Hi,
It has been as while since I last posted anything. If you know me, you know that I rant over loops in R. Vectorization was everything to me. I frequently avoided using Loops in R.
On a kaggle challenge, I had to process audio files. Feature extraction of these audio files gave me time series and trying to compare two large time series is a cpu intensive task. For my code which was doing distance optimization, Vectorization just didn’t cut it. Vectorization was taking a long time.

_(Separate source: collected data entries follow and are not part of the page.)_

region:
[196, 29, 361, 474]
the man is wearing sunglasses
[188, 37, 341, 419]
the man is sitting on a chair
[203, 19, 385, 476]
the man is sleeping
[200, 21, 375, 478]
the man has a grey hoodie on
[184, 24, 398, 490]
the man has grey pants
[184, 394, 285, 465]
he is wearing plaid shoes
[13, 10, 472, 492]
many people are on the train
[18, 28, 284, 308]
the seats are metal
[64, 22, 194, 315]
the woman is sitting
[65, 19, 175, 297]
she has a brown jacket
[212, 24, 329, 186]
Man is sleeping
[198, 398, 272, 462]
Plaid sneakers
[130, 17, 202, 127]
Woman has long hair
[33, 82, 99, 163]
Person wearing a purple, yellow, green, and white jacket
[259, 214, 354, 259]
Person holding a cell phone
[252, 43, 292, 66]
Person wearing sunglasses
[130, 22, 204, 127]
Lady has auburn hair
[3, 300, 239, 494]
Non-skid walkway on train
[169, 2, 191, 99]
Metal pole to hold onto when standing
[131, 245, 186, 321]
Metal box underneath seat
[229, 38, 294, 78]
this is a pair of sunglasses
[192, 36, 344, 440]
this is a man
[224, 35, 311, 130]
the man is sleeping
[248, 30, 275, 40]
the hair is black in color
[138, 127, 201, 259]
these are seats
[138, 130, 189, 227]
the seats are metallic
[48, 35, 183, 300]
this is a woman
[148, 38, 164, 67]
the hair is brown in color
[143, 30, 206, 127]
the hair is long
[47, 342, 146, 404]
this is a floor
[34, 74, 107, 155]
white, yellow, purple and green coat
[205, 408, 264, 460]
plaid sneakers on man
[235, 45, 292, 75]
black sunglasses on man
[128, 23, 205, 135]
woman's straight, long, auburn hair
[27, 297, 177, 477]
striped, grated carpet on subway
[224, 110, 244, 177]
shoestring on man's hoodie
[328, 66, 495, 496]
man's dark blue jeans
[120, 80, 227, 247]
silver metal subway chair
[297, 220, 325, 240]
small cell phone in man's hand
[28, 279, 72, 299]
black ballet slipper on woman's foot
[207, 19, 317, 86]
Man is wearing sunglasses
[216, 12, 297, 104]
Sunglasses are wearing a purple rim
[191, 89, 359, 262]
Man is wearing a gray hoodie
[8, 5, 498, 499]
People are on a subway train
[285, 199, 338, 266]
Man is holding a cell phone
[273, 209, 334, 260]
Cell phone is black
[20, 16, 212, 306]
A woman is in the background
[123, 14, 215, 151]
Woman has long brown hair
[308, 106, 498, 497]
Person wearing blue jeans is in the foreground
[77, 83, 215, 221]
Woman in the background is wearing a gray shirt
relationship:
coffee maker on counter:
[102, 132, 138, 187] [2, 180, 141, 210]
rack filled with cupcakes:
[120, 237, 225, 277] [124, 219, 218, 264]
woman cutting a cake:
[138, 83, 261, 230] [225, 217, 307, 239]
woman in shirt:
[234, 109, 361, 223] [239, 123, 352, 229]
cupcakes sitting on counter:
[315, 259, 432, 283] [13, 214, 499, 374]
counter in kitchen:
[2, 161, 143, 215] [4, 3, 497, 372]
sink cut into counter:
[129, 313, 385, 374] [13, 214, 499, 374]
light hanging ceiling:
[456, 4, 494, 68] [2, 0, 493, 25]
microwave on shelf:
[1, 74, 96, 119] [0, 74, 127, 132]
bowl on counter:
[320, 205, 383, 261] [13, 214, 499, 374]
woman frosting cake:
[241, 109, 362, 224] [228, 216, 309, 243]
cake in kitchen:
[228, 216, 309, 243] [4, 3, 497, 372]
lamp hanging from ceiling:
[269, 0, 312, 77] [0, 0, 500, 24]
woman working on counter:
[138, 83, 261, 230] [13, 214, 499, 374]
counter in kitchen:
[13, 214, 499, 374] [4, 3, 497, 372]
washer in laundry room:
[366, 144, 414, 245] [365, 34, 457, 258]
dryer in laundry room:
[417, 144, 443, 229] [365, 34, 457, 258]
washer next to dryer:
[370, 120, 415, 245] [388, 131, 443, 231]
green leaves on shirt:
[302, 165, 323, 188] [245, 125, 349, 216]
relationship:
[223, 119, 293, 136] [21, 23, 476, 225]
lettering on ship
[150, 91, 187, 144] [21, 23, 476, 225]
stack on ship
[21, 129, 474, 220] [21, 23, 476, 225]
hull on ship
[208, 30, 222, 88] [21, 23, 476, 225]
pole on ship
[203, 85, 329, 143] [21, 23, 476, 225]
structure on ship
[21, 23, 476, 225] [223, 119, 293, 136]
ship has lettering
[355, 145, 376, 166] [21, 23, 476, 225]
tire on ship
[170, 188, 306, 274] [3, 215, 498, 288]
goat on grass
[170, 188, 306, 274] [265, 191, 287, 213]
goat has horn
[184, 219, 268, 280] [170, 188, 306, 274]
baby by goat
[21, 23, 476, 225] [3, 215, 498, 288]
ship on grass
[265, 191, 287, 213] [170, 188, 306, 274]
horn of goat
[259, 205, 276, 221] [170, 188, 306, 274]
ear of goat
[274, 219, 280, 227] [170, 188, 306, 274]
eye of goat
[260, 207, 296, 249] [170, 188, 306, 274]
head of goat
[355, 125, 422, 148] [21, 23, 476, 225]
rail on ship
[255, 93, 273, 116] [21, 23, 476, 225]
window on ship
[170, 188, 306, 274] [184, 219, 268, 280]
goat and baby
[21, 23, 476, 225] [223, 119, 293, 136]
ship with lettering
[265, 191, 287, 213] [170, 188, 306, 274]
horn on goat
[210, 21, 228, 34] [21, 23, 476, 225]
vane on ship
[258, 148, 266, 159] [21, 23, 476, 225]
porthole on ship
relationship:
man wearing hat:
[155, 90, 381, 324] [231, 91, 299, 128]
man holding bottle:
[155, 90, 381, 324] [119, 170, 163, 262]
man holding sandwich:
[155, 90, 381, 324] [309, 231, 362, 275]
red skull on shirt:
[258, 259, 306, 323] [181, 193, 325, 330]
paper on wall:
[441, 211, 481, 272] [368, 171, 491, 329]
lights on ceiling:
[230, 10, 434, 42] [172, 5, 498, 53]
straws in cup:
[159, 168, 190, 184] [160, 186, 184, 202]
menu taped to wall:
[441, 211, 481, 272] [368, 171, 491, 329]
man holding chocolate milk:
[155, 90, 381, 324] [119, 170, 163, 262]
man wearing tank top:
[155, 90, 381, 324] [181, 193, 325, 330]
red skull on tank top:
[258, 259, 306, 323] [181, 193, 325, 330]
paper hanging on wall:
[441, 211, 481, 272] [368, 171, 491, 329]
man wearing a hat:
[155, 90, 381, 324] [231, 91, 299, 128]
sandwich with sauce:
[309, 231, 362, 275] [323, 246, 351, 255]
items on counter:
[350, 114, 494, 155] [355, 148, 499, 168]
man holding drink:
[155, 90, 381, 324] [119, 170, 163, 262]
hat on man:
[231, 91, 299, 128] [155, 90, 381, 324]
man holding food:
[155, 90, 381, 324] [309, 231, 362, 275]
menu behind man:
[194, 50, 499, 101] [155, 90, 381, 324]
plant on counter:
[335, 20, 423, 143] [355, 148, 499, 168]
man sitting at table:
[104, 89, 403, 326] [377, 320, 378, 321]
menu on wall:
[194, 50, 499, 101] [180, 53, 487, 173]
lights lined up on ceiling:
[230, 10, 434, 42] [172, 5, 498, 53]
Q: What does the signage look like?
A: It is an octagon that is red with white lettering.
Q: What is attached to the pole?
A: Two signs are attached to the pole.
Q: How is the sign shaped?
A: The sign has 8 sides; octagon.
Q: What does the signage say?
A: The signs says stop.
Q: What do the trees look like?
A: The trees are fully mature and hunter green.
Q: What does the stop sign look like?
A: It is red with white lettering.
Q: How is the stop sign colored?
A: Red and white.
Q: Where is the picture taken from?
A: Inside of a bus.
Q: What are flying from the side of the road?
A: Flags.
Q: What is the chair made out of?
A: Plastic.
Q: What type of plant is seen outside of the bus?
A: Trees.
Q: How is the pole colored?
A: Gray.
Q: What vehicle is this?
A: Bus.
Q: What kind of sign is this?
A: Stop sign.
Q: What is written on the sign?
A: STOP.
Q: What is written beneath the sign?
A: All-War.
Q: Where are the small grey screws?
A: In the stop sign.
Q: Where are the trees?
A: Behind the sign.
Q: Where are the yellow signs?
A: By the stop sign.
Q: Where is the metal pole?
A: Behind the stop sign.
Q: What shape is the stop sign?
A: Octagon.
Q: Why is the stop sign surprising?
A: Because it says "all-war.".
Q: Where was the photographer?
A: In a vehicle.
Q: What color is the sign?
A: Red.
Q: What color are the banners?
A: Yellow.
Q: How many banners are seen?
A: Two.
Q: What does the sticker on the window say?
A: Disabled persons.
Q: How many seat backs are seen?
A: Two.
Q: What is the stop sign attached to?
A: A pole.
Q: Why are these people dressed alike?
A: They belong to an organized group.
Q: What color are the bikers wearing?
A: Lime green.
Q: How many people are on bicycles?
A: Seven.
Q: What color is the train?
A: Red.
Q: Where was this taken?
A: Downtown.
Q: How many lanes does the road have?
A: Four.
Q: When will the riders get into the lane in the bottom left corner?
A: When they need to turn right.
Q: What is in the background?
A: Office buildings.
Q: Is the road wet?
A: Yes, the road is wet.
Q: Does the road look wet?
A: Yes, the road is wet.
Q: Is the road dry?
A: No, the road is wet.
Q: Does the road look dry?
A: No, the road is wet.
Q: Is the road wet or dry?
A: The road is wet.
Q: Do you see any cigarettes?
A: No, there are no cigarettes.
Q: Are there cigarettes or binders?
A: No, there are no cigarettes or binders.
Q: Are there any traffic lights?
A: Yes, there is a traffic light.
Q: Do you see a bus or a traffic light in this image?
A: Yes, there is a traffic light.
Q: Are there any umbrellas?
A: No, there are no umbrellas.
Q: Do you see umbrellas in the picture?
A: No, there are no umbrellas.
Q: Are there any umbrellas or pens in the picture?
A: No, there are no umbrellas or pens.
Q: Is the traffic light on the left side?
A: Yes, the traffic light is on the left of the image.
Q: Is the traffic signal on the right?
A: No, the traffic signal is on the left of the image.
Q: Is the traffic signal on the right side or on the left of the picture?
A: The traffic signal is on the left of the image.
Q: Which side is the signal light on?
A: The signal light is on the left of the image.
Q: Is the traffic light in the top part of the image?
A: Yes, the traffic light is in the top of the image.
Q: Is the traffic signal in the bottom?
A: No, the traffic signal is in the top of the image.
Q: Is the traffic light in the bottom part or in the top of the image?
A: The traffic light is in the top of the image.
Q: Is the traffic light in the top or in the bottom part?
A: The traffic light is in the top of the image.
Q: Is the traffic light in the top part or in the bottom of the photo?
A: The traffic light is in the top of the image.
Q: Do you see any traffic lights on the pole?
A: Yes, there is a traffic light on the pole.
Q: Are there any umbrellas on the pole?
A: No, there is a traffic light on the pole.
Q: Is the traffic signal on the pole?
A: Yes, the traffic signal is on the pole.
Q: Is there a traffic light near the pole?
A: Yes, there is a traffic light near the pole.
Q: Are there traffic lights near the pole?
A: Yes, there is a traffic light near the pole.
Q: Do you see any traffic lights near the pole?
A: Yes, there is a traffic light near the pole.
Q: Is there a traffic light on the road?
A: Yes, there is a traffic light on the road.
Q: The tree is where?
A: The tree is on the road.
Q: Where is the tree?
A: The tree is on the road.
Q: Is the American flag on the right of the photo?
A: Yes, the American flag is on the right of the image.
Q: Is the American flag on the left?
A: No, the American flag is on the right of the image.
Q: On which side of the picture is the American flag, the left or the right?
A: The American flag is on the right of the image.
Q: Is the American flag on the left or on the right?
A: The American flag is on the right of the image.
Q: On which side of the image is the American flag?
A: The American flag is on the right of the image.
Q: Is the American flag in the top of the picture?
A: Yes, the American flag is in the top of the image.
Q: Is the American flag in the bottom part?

Finally, I read about parallel processing using foreach loops, and implementing them lead my optimization steps to run quickly. Parallel loops ran quicker than the vectorization code that I had written. The results were a relief. Then I read about doMC which helps utilize the multi-core processing ability of your CPU. Then I found that doMC is not available for windows. Fortunately there is doSNOW for windows that does the same thing. This improved my time even more.
For my code(which is distance optimization) the numbers are below;
Vectorization(sapply) -> 30 mins
only Foreach loops -> 22 mins
doSNOW + Foreach loops -> 18 mins
Below is a snippet of code that employs Foreach and doSNOW;
# loading libraries
library(doSNOW)
library(foreach)
# initiating cores, my
# machine has a dual core processor
my.clusters<-makeCluster(2)
registerDoSNOW(my.clusters)
i <- 0
# running parallel loops on both cores independantly
# here we are training 16 trees in parallel, on two seperate cores of my CPU
rpart.trees <- foreach(i=1:16, .packages = 'rpart')%dopar%{
data.train <- rbind(train_set1sep[which(train_set1sep$row.sep==i),-c(11)],train_set0)
rpart(ACTION~.,data.train)
}
PS: Remember that this methodology only works for code that can be executed in parallel. Think Map-Reduce with data replication factor of 1.